Requirement: Could every line below be transcribed exactly, with the pictures dropped?

Start of Given data

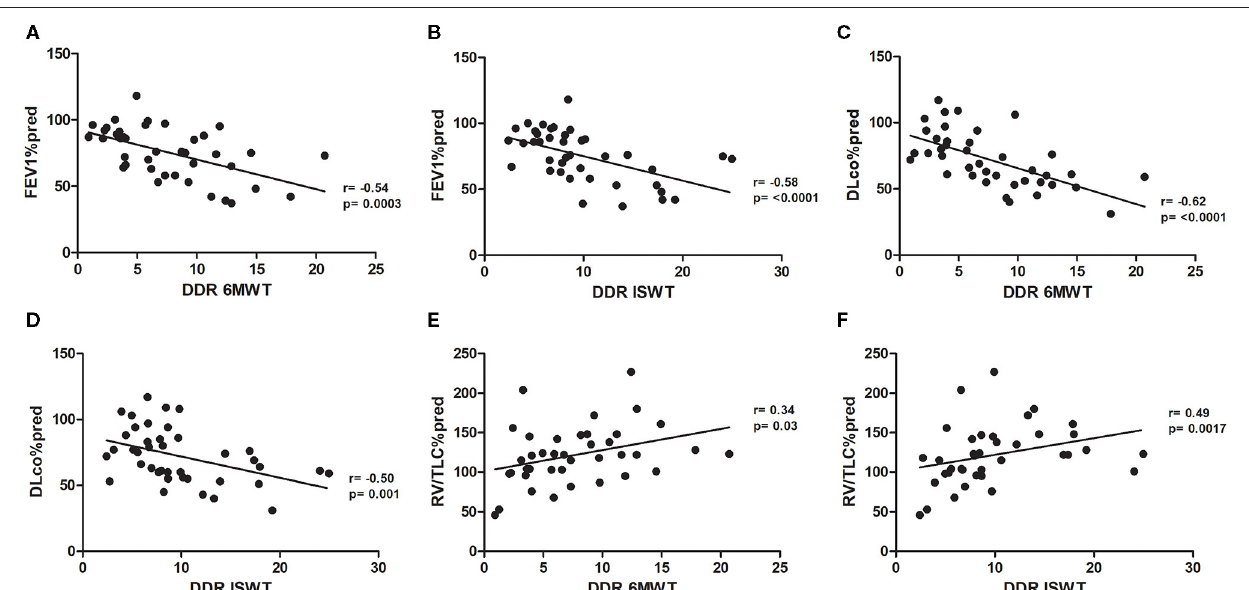
FIGURE 2 | (A) Pearson’s correlation between FEV1%pred and DDR 6MWT. (B) Pearson’s correlation between FEV1%pred and DDR ISWT. (C) Pearson’s correlation between DL CO %pred and DDR 6MWT. (D) Pearson’s correlation between DL CO %pred and DDR ISWT. (E) Pearson’s correlation between RV/LTC%pred and DDR 6MWT. (F) Pearson’s correlation between RV/LTC%pred and DDR ISWT. FEV1%pred, forced expiratory volume in 1s as a percentage of predicted; DDR, desaturation distance ratio; 6MWT, 6-min walking test; ISWT, incremental shuttle walking test; DL CO , diffusing capacity of the lung for carbon monoxide as a percentage of predicted; RV, residual volume; TLC, total lung capacity.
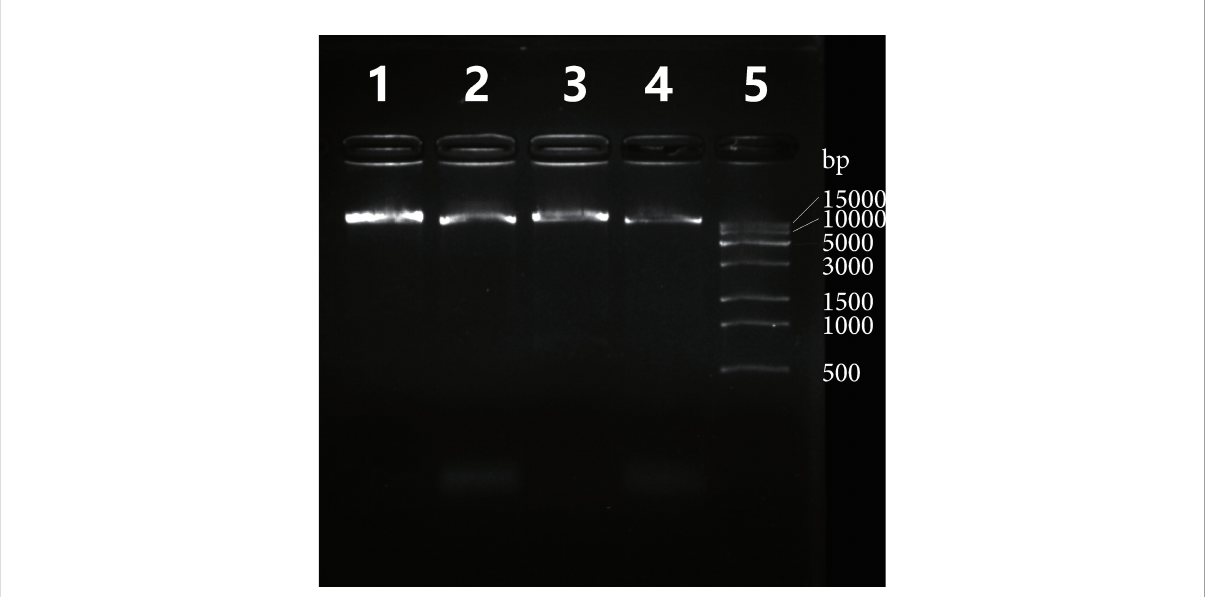
FIGURE 3 PCR evaluation of recombination mediated by a ~16 kp repeat pair (R1) in the Aeginetia indica mitogenome. Shown are results of DNA gel electrophoresis of ampli fi ed PCR products. Lane 1: PCR ampli fi cation of R1_a and fl anking regions (primer: a_F and a_R); Lane 2: PCR ampli fi cation of R1_b and fl anking regions (primer: b_F and b_R); Lane 3: PCR ampli fi cation for the recombined conformation 1 (primer: a_F and b_F); Lane 4: PCR ampli fi cation for the recombined conformation 2 (primer: a_R and b_R); Lane 5: DNA ladder. Expected sizes for these PCR products are 17734, 17589, 17809 and 17514 bp for Lane 1, 2, 3 and 4, respectively.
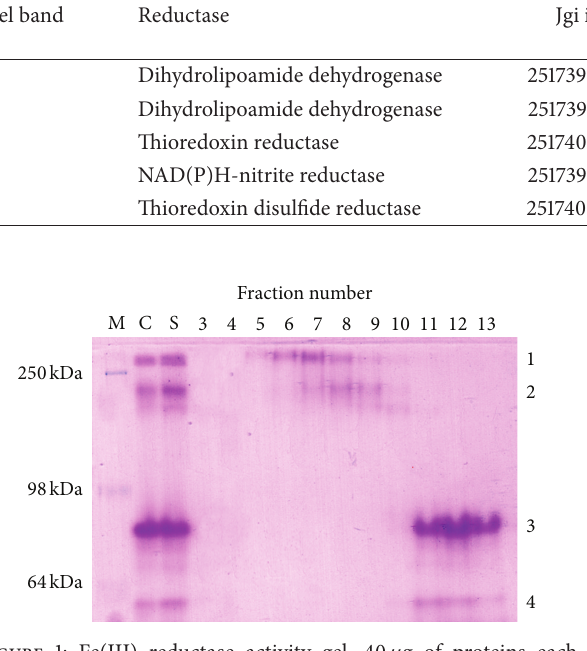
Figure 1: Fe(III) reductase activity gel. 40 𝜇 g of proteins each from crude cellular extract (lane 1) and soluble fraction (lane 2) was resolved by 10% nondenaturing PAGE. The soluble fraction concentrated by ammonium sulfate precipitation (30 to 80%) was applied to a Superdex 200 gel filtration column. Three micrograms of proteins each from fractions 3–13 was also electrophoresed in the same gel. Markers (M) are indicated on the left. Fe(III) reductase activity bands are marked on the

End of Given data

Solution to this task:
FIGURE 2 | (A) Pearson’s correlation between FEV1%pred and DDR 6MWT. (B) Pearson’s correlation between FEV1%pred and DDR ISWT. (C) Pearson’s correlation between DL CO %pred and DDR 6MWT. (D) Pearson’s correlation between DL CO %pred and DDR ISWT. (E) Pearson’s correlation between RV/LTC%pred and DDR 6MWT. (F) Pearson’s correlation between RV/LTC%pred and DDR ISWT. FEV1%pred, forced expiratory volume in 1s as a percentage of predicted; DDR, desaturation distance ratio; 6MWT, 6-min walking test; ISWT, incremental shuttle walking test; DL CO , diffusing capacity of the lung for carbon monoxide as a percentage of predicted; RV, residual volume; TLC, total lung capacity.
FIGURE 3 PCR evaluation of recombination mediated by a ~16 kp repeat pair (R1) in the Aeginetia indica mitogenome. Shown are results of DNA gel electrophoresis of ampli fi ed PCR products. Lane 1: PCR ampli fi cation of R1_a and fl anking regions (primer: a_F and a_R); Lane 2: PCR ampli fi cation of R1_b and fl anking regions (primer: b_F and b_R); Lane 3: PCR ampli fi cation for the recombined conformation 1 (primer: a_F and b_F); Lane 4: PCR ampli fi cation for the recombined conformation 2 (primer: a_R and b_R); Lane 5: DNA ladder. Expected sizes for these PCR products are 17734, 17589, 17809 and 17514 bp for Lane 1, 2, 3 and 4, respectively.
Figure 1: Fe(III) reductase activity gel. 40 𝜇 g of proteins each from crude cellular extract (lane 1) and soluble fraction (lane 2) was resolved by 10% nondenaturing PAGE. The soluble fraction concentrated by ammonium sulfate precipitation (30 to 80%) was applied to a Superdex 200 gel filtration column. Three micrograms of proteins each from fractions 3–13 was also electrophoresed in the same gel. Markers (M) are indicated on the left. Fe(III) reductase activity bands are marked on the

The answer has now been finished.